(Saved data entries)
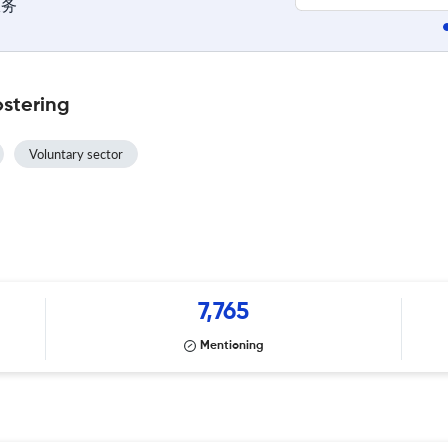
服务
ostering
Voluntary sector
7,765
Mentioning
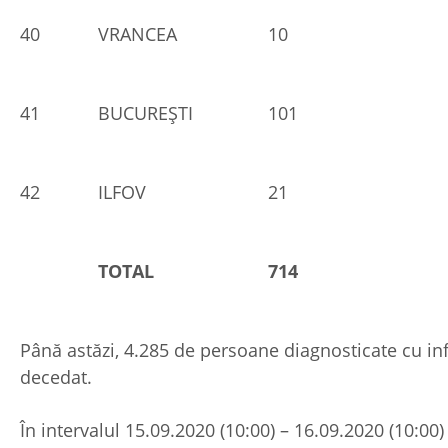
40
VRANCEA
10
41
BUCUREŞTI
101
42
ILFOV
21
TOTAL
714
Până astăzi, 4.285 de persoane diagnosticate cu in
decedat.
În intervalul 15.09.2020 (10:00) – 16.09.2020 (10:00)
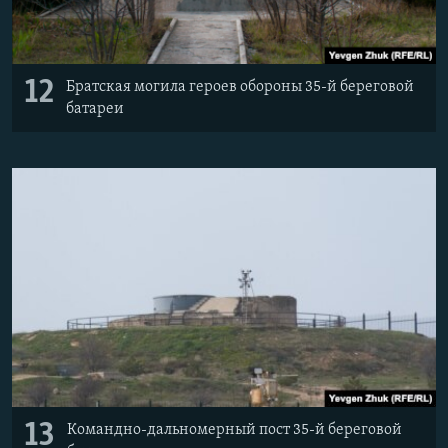
12
Братская могила героев обороны 35-й береговой
батареи
13
Командно-дальномерный пост 35-й береговой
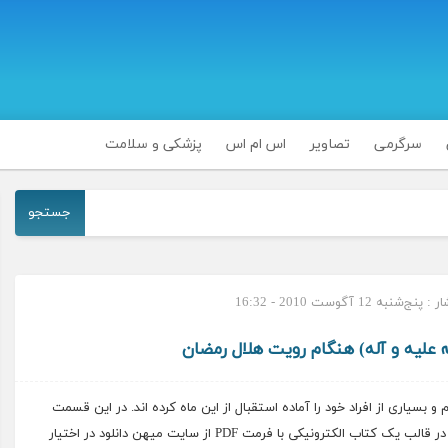
سرگرمی
تصاویر
اس ام اس
پزشکی و سلامت
جستجو
شنبه 12 آگوست 2010 - 16:32
ه علیه و آله) هنگام رویت هلال رمضان
بسیاری از افراد خود را آماده استقبال از این ماه کرده اند. در این قسمت
دعاى پيامبر (صل الله علیه و آله) هنگام رويت هلال رمضان را در قالب یک کتاب الکترونیکی با فرمت PDF از سایت میهن دانلود در اختیار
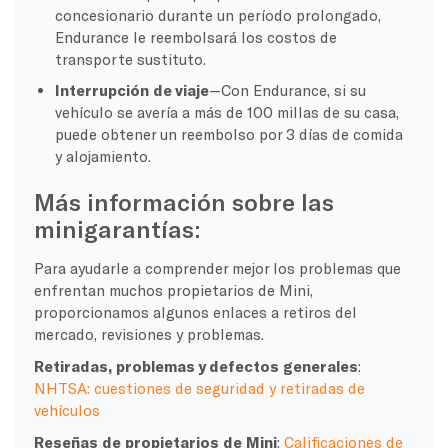
concesionario durante un período prolongado,
Endurance le reembolsará los costos de
transporte sustituto.
Interrupción de viaje
—Con Endurance, si su
vehículo se avería a más de 100 millas de su casa,
puede obtener un reembolso por 3 días de comida
y alojamiento.
Más información sobre las
minigarantías:
Para ayudarle a comprender mejor los problemas que
enfrentan muchos propietarios de Mini,
proporcionamos algunos enlaces a retiros del
mercado, revisiones y problemas.
Retiradas, problemas y defectos generales
:
NHTSA: cuestiones de seguridad y retiradas de
vehículos
Reseñas de propietarios de Mini
:
Calificaciones de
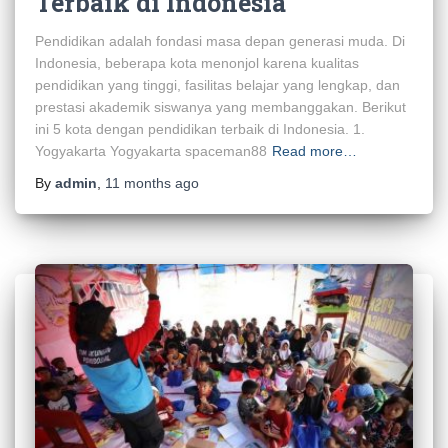
Terbaik di Indonesia
Pendidikan adalah fondasi masa depan generasi muda. Di
Indonesia, beberapa kota menonjol karena kualitas
pendidikan yang tinggi, fasilitas belajar yang lengkap, dan
prestasi akademik siswanya yang membanggakan. Berikut
ini 5 kota dengan pendidikan terbaik di Indonesia. 1.
Yogyakarta Yogyakarta spaceman88
Read more…
By
admin
,
11 months
ago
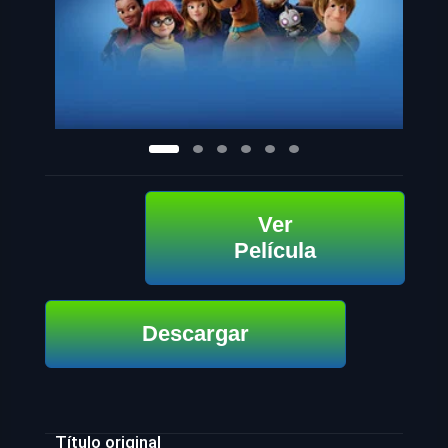
Ver
Película
Descargar
Título original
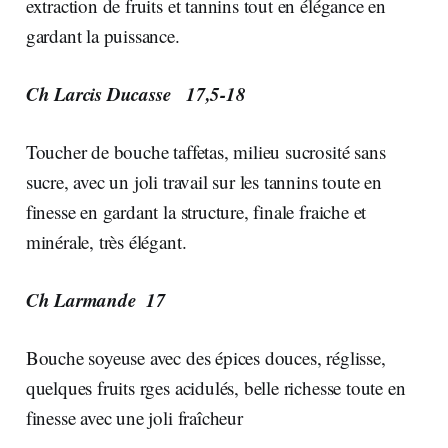
extraction de fruits et tannins tout en élégance en
gardant la puissance.
Ch Larcis Ducasse 17,5-18
Toucher de bouche taffetas, milieu sucrosité sans
sucre, avec un joli travail sur les tannins toute en
finesse en gardant la structure, finale fraiche et
minérale, très élégant.
Ch Larmande 17
Bouche soyeuse avec des épices douces, réglisse,
quelques fruits rges acidulés, belle richesse toute en
finesse avec une joli fraîcheur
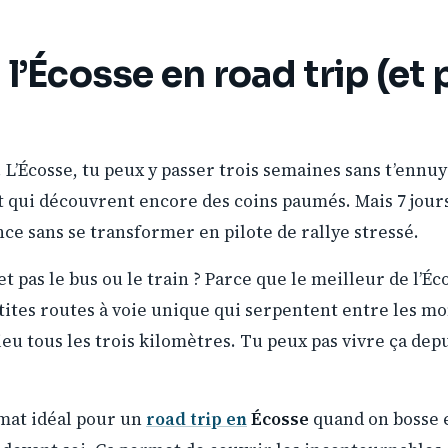
l’Écosse en road trip (et
L’Écosse, tu peux y passer trois semaines sans t’ennuye
et qui découvrent encore des coins paumés. Mais 7 jour
ce sans se transformer en pilote de rallye stressé.
t pas le bus ou le train ? Parce que le meilleur de l’Éco
tites routes à voie unique qui serpentent entre les m
eu tous les trois kilomètres. Tu peux pas vivre ça depu
ormat idéal pour un
road trip en
Écosse
quand on bosse e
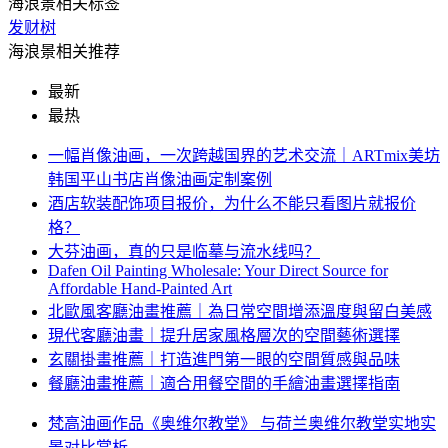
海浪景相关标签
发财树
海浪景相关推荐
最新
最热
一幅肖像油画，一次跨越国界的艺术交流｜ARTmix美坊
韩国平山书店肖像油画定制案例
酒店软装配饰项目报价，为什么不能只看图片就报价
格？
大芬油画，真的只是临摹与流水线吗？
Dafen Oil Painting Wholesale: Your Direct Source for
Affordable Hand-Painted Art
北歐風客廳油畫推薦｜為日常空間增添溫度與留白美感
現代客廳油畫｜提升居家風格層次的空間藝術選擇
玄關掛畫推薦｜打造進門第一眼的空間質感與品味
餐廳油畫推薦｜適合用餐空間的手繪油畫選擇指南
梵高油画作品《奥维尔教堂》 与荷兰奥维尔教堂实地实
景对比赏析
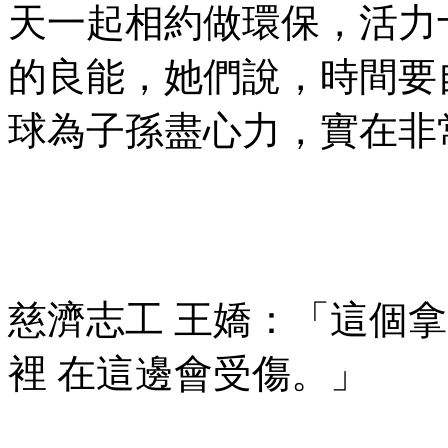
天一起相約做環保，活力
的良能，她們說，時間要
球為子孫盡心力，實在非
慈濟志工 王嬌：「這個拿
裡 在這邊會受傷。」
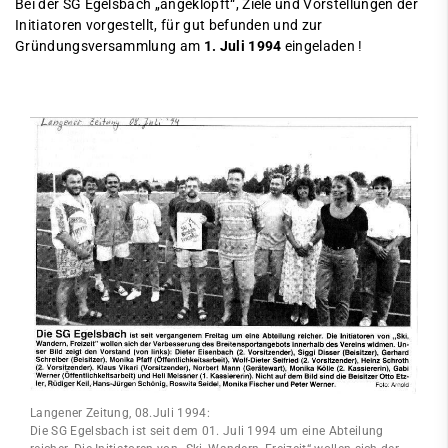
Bei der SG Egelsbach „angeklopft“, Ziele und Vorstellungen der
Initiatoren vorgestellt, für gut befunden und zur
Gründungsversammlung am
1. Juli 1994
eingeladen !
Langener Zeitung, 08.Juli 1994:
Die SG Egelsbach ist seit dem 01. Juli 1994 um eine Abteilung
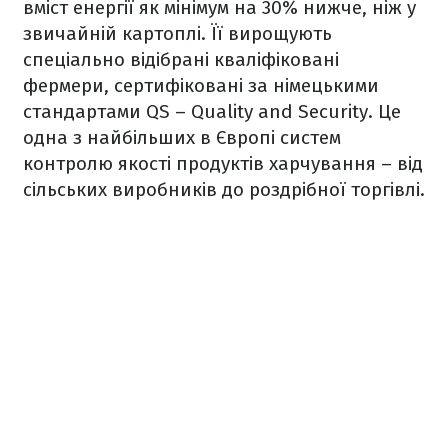
вміст енергії як мінімум на 30% нижче, ніж у
звичайній картоплі. Її вирощують
спеціально відібрані кваліфіковані
фермери, сертифіковані за німецькими
стандартами QS – Quality and Security. Це
одна з найбільших в Європі систем
контролю якості продуктів харчування – від
сільських виробників до роздрібної торгівлі.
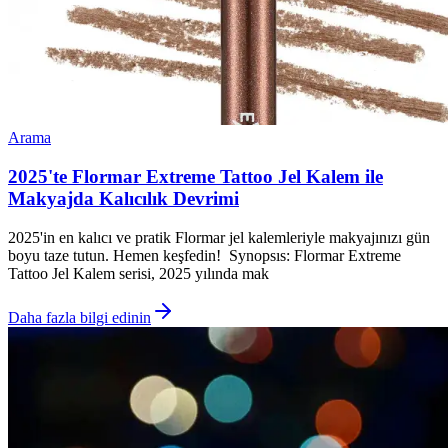
Arama
2025'te Flormar Extreme Tattoo Jel Kalem ile
Makyajda Kalıcılık Devrimi
2025'in en kalıcı ve pratik Flormar jel kalemleriyle makyajınızı gün
boyu taze tutun. Hemen keşfedin! Synopsıs: Flormar Extreme
Tattoo Jel Kalem serisi, 2025 yılında mak
Daha fazla bilgi edinin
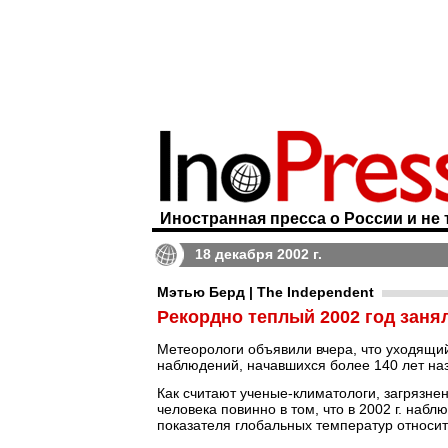
Иностранная пресса о России и не 
18 декабря 2002 г.
Мэтью Берд | The Independent
Рекордно теплый 2002 год заня
Метеорологи объявили вчера, что уходящий
наблюдений, начавшихся более 140 лет на
Как считают ученые-климатологи, загрязне
человека повинно в том, что в 2002 г. набл
показателя глобальных температур относит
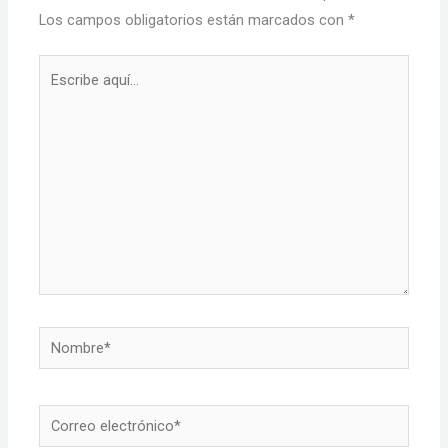
Los campos obligatorios están marcados con
*
Escribe
aquí...
Nombre*
Correo
electrónico*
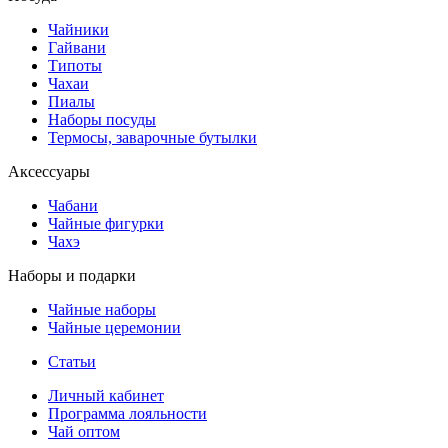
Чайники
Гайвани
Типоты
Чахаи
Пиалы
Наборы посуды
Термосы, заварочные бутылки
Аксессуары
Чабани
Чайные фигурки
Чахэ
Наборы и подарки
Чайные наборы
Чайные церемонии
Статьи
Личный кабинет
Программа лояльности
Чай оптом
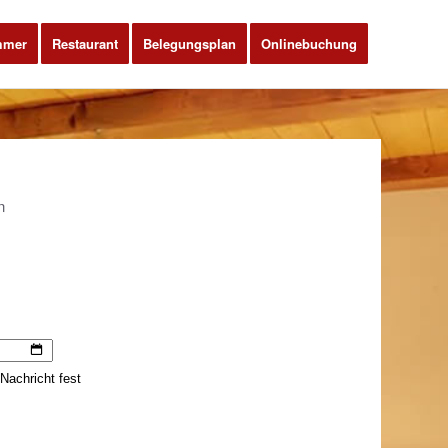
mmer
Restaurant
Belegungsplan
Onlinebuchung
n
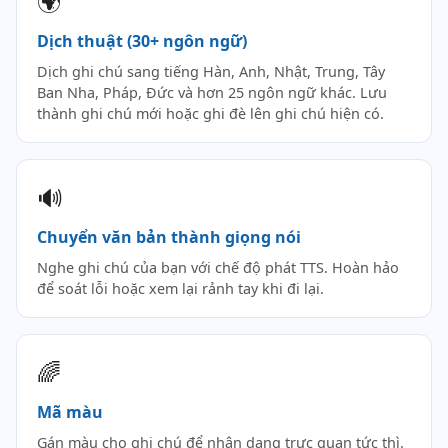
🌍
Dịch thuật (30+ ngôn ngữ)
Dịch ghi chú sang tiếng Hàn, Anh, Nhật, Trung, Tây
Ban Nha, Pháp, Đức và hơn 25 ngôn ngữ khác. Lưu
thành ghi chú mới hoặc ghi đè lên ghi chú hiện có.
🔊
Chuyển văn bản thành giọng nói
Nghe ghi chú của bạn với chế độ phát TTS. Hoàn hảo
để soát lỗi hoặc xem lại rảnh tay khi đi lại.
🌈
Mã màu
Gán màu cho ghi chú để nhận dạng trực quan tức thì.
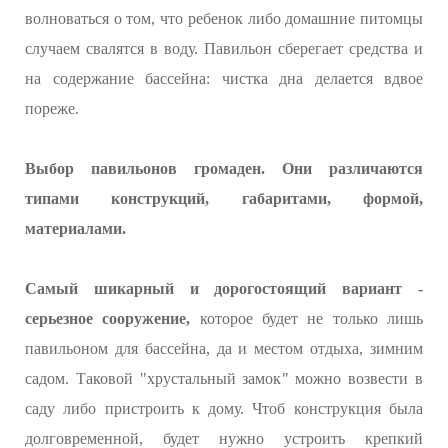
волноваться о том, что ребенок либо домашние питомцы
случаем свалятся в воду. Павильон сберегает средства и
на содержание бассейна: чистка дна делается вдвое
пореже.
Выбор павильонов громаден. Они различаются
типами конструкций, габаритами, формой,
материалами.
Самый шикарный и дорогостоящий вариант -
серьезное сооружение,
которое будет не только лишь
павильоном для бассейна, да и местом отдыха, зимним
садом. Таковой "хрустальный замок" можно возвести в
саду либо пристроить к дому. Чтоб конструкция была
долговременной, будет нужно устроить крепкий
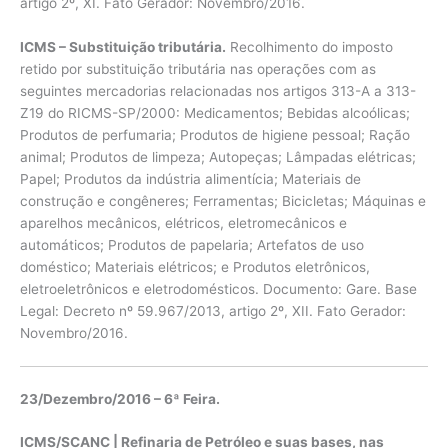
artigo 2º, XI. Fato Gerador: Novembro/2016.
ICMS – Substituição tributária.
Recolhimento do imposto
retido por substituição tributária nas operações com as
seguintes mercadorias relacionadas nos artigos 313-A a 313-
Z19 do RICMS-SP/2000: Medicamentos; Bebidas alcoólicas;
Produtos de perfumaria; Produtos de higiene pessoal; Ração
animal; Produtos de limpeza; Autopeças; Lâmpadas elétricas;
Papel; Produtos da indústria alimentícia; Materiais de
construção e congêneres; Ferramentas; Bicicletas; Máquinas e
aparelhos mecânicos, elétricos, eletromecânicos e
automáticos; Produtos de papelaria; Artefatos de uso
doméstico; Materiais elétricos; e Produtos eletrônicos,
eletroeletrônicos e eletrodomésticos. Documento: Gare. Base
Legal: Decreto nº 59.967/2013, artigo 2º, XII. Fato Gerador:
Novembro/2016.
23/Dezembro/2016 – 6ª Feira.
ICMS/SCANC | Refinaria de Petróleo e suas bases, nas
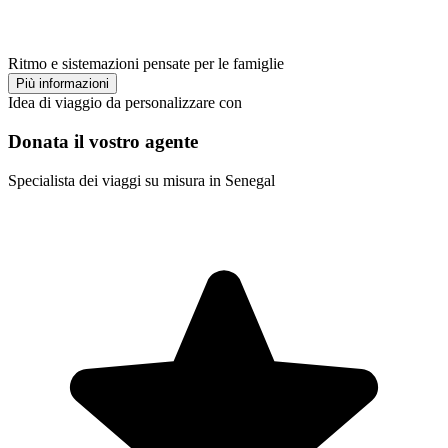
Ritmo e sistemazioni pensate per le famiglie
Più informazioni
Idea di viaggio da personalizzare con
Donata il vostro agente
Specialista dei viaggi su misura in Senegal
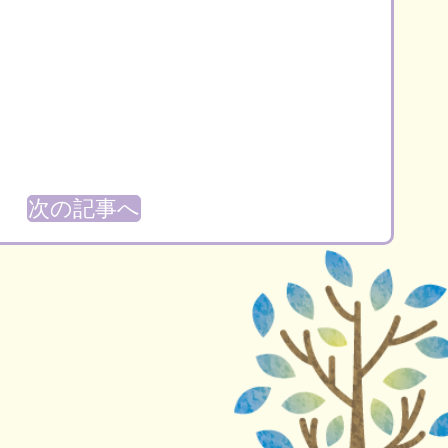
次の記事へ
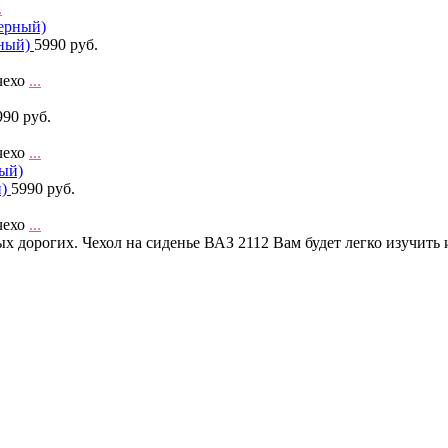
.
рный)
5990 руб.
чехо
...
990 руб.
чехо
...
й)
5990 руб.
чехо
...
х дорогих. Чехол на сиденье ВАЗ 2112 Вам будет легко изучить 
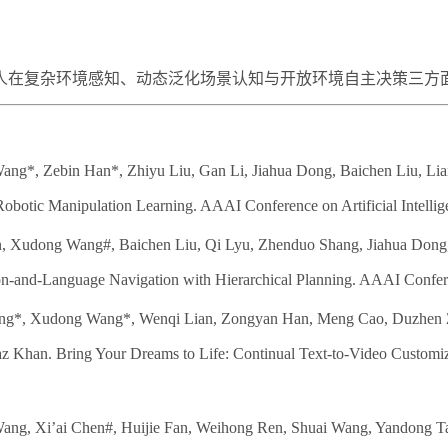
在复杂环境感知、动态泛化场景认知与开放环境自主决策三方
ang*, Zebin Han*, Zhiyu Liu, Gan Li, Jiahua Dong, Baichen Liu, Lia
obotic Manipulation Learning. AAAI Conference on Artificial Intellig
n, Xudong Wang#, Baichen Liu, Qi Lyu, Zhenduo Shang, Jiahua Dong, 
n-and-Language Navigation with Hierarchical Planning. AAAI Conferenc
ong*, Xudong Wang*, Wenqi Lian, Zongyan Han, Meng Cao, Duzhen 
 Khan. Bring Your Dreams to Life: Continual Text-to-Video Customiza
ang, Xi’ai Chen#, Huijie Fan, Weihong Ren, Shuai Wang, Yandong T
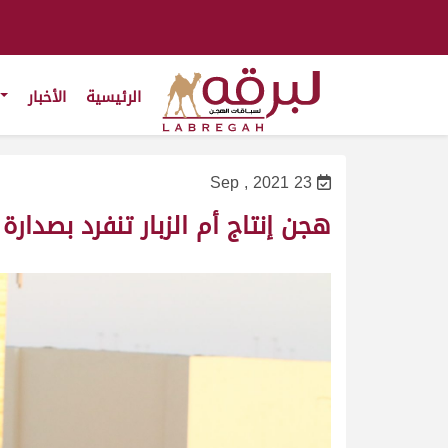
الرئيسية
الأخبار
23 Sep , 2021
هجن إنتاج أم الزبار تنفرد بصدارة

PROBLEM STATEMENT »
Repeat the lines starting at the one containing "l’Écosse en road trip (et" and ending at the one containing "tites routes à", including both.

RESPONSE TO THE EXERCISE »
l’Écosse en road trip (et
L’Écosse, tu peux y passer trois semaines sans t’ennuye
et qui découvrent encore des coins paumés. Mais 7 jour
ce sans se transformer en pilote de rallye stressé.
t pas le bus ou le train ? Parce que le meilleur de l’Éco
tites routes à voie unique qui serpentent entre les m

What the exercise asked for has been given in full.